A separate process reads outbox rows → publishes to broker → marks outbox row sent.

BEGIN;
UPDATE orders SET status='paid' WHERE id=42;
INSERT INTO outbox(id, type, payload, created_at)
  VALUES (gen_uuid(), 'OrderPaid', '{"order_id":42}', NOW());
COMMIT;

Then a publisher polls (or streams via CDC) the outbox table and emits to Kafka. Once acked, marks published_at. Cleans up after retention.

CDC (Change Data Capture) variant

A CDC tool (Debezium) reads the DB's WAL/binlog and streams changes to Kafka. The outbox table is captured automatically — no polling, low latency.

This is the production way to do event-driven systems as of 2026.

22.7 Inbox pattern (consumer side)

Mirror of outbox.

Consumer receives event → checks inbox_events for event_id.
If present → already processed, skip.
Else → process, then write (event_id, processed_at) to inbox in the same transaction as the side effect.

Combined with outbox + at-least-once delivery → effectively-once processing.

22.8 Eventual consistency UX

Async patterns force the UI to deal with state in flight. Common patterns:

Optimistic UI: render assumed result immediately; reconcile later (Linear, Notion).
Status indicator: "Order placed (processing)" → "Order confirmed."
Polling: fetch status; show progress.
WebSocket update: server pushes when ready.

Hide eventual consistency from users who don't care; surface it when they do.

22.9 Idempotency, retries, dedup (recap)

Every async system needs:

Idempotency keys on commands.
Retries with backoff and jitter.
Dedup on the consumer (inbox).
DLQ for poison messages.

If you skip these, you'll have surprising bugs at 1 AM.

22.10 Choreography vs orchestration

Choreography:

Pro: decoupled, scales, no central failure point.
Con: hard to see the whole flow; cycles emerge; refactoring is painful.

Orchestration:

Pro: explicit workflow; observable; easier to debug; natural for human approvals.
Con: orchestrator is critical infra; another DB to operate.

Practical advice: start with choreography for simple flows; promote to orchestration when the flow has > 4-5 steps or human approvals.

Tools for orchestration:

Temporal: durable workflows; code-as-workflow; great DX. Best-in-class.
AWS Step Functions: serverless; JSON-defined state machines.
Apache Airflow: batch / data pipelines, less for online.
Cadence (Uber): predecessor to Temporal.

22.11 Event versioning

Events are forever.
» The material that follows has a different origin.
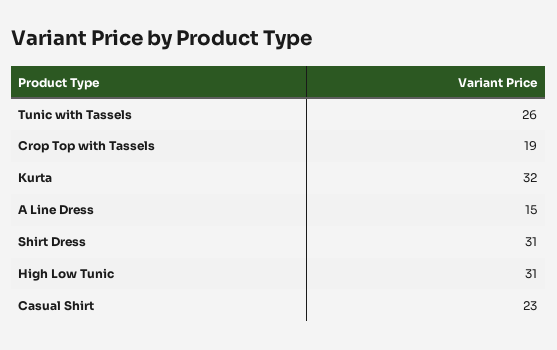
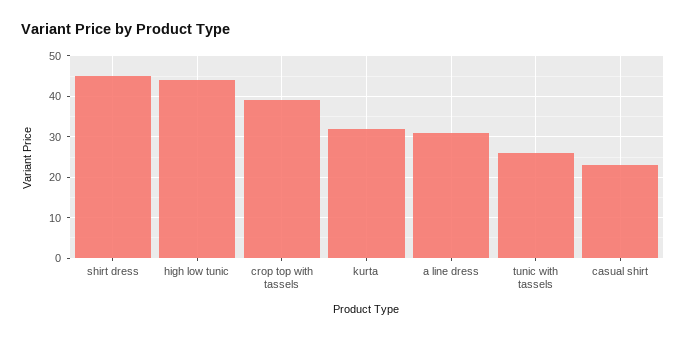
Crop Top with Tassels: 19 -> 40
A Line Dress: 15 -> 30
Shirt Dress: 31 -> 45
High Low Tunic: 31 -> 45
Schema evolution rules (chapter 8) apply hard.

Add fields with defaults.
Never remove fields.
New event types over modifying old ones.
Consumers must handle old + new versions during transition.

22.12 When NOT to go async

Synchronous, low-latency APIs (search results, login).
Tight transactional consistency required (move money between two of your accounts).
Tiny scale where the operational overhead isn't worth it.
Strong ordering with low throughput (queue paradigm fights you here).

A simple sync REST + DB is often the right answer. Async is a tool, not a religion.

22.13 Practical reference architecture

For a typical e-commerce or SaaS platform:

[ Client ]
    │
[ API Gateway ] ─── auth, rate limit, routing
    │
[ Service A ] ──┐
    │           │
[ Postgres A ]  │  outbox CDC → [ Kafka ]
                │
[ Service B ] ←─┘  reacts; updates own DB & emits
    │
[ Postgres B ]
    │
   ... and so on

Within Kafka:

Many topics by domain event.
Many consumer groups (one per consumer service).
Schema registry for compatibility.
Connectors to S3 (archive), Snowflake (analytics), Elasticsearch (search).

Key takeaways

Pub/sub + outbox is the modern reliable async pattern.
Event sourcing is powerful but heavy; reserve for audit-critical domains.
CQRS separates write & read models; pairs well with events.
Choreography for simple flows; orchestration (Temporal) when complexity grows.
Always: idempotency keys, backoff, dedup, DLQ.